## Tasks to perform:
1) Please set down the portion of the stigma article between "These factors could" and "two concealable identities.", inclusive, keeping every word unchanged.
2) In the stigma article, what two examples of concealable stigmatized identities are given?

An Example of What Science Does to Address Stigma

By Mbalentle Madlala

What comes to mind when you read the words “mental health”? Your answer may depend on several factors. One factor may be age. Many of us may be aware of the “infamous” feud between the so called “baby boomers” (born 1944 – 1964) and “Generation Z” (born 1995 – 2015). There have been several social media posts noting the differences in opinions and world-views between the two groups as well as informative discussions that have occurred on media platforms, such as Jubilee. One topic that often comes up for discussion is what people from two completely different generations know and think about mental health. Is mental illness real, or is it just an excuse/justification for laziness/not fulfilling an expectation?

Another factor that could influence your answer may be cultural background and exposure. Often, mental illness can be thought of as being a result of out-of-line behaviour and/or wrong choices/beliefs. This can lead to mental illness being dismissed as being able to happen to anybody, being attributable to pathology, and being treatable.

These factors could all contribute to the formation of, what scientists have called, concealable stigmatised identities (CSIs). A CSI is an identity that can be kept hidden or concealed from others and that has negative attributes or stereotypes attached, which can result in a loss of status and/or discrimination in society. HIV/AIDS and mental disorders are examples of CSIs.

Depression, one of the most common CSIs, is a mental disorder characterised by having a low mood and loss of interest and enjoyment in usual activities. As many as 1 in 6 South Africans suffer from anxiety, depression or substance-use problems according to the South African Depression and Anxiety Group. Furthermore, research reveals that over 40% of South Africans living with HIV have a diagnosable mental disorder, making them affected by two concealable identities.

## Source information:
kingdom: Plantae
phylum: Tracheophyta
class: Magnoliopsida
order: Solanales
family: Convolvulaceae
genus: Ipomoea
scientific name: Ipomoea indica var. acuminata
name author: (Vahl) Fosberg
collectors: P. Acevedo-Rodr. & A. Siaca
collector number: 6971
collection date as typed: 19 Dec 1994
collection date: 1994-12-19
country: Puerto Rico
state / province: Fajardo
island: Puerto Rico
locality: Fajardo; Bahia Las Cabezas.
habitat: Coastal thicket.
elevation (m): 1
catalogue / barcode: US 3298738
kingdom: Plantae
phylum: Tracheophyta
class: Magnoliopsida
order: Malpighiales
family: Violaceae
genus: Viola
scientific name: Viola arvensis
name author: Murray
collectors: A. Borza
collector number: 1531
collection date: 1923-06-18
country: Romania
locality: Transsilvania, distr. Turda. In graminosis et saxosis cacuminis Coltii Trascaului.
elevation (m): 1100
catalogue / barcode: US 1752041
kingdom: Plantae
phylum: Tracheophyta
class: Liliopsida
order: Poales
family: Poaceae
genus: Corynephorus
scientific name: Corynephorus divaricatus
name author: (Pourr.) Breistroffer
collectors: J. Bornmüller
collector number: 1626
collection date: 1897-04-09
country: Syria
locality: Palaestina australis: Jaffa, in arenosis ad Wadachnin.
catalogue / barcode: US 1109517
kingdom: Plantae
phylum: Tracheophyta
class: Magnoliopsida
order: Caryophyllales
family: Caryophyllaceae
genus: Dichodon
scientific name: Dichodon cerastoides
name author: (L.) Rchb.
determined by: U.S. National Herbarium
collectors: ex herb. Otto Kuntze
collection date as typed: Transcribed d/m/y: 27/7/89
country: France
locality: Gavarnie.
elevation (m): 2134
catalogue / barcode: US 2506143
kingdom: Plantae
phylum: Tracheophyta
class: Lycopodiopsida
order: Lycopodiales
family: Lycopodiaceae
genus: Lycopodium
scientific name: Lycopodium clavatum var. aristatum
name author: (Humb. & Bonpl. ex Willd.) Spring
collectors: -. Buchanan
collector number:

## Answers to each task:
1)
These factors could all contribute to the formation of, what scientists have called, concealable stigmatised identities (CSIs). A CSI is an identity that can be kept hidden or concealed from others and that has negative attributes or stereotypes attached, which can result in a loss of status and/or discrimination in society. HIV/AIDS and mental disorders are examples of CSIs.

Depression, one of the most common CSIs, is a mental disorder characterised by having a low mood and loss of interest and enjoyment in usual activities. As many as 1 in 6 South Africans suffer from anxiety, depression or substance-use problems according to the South African Depression and Anxiety Group. Furthermore, research reveals that over 40% of South Africans living with HIV have a diagnosable mental disorder, making them affected by two concealable identities.

2) HIV/AIDS and mental disorders.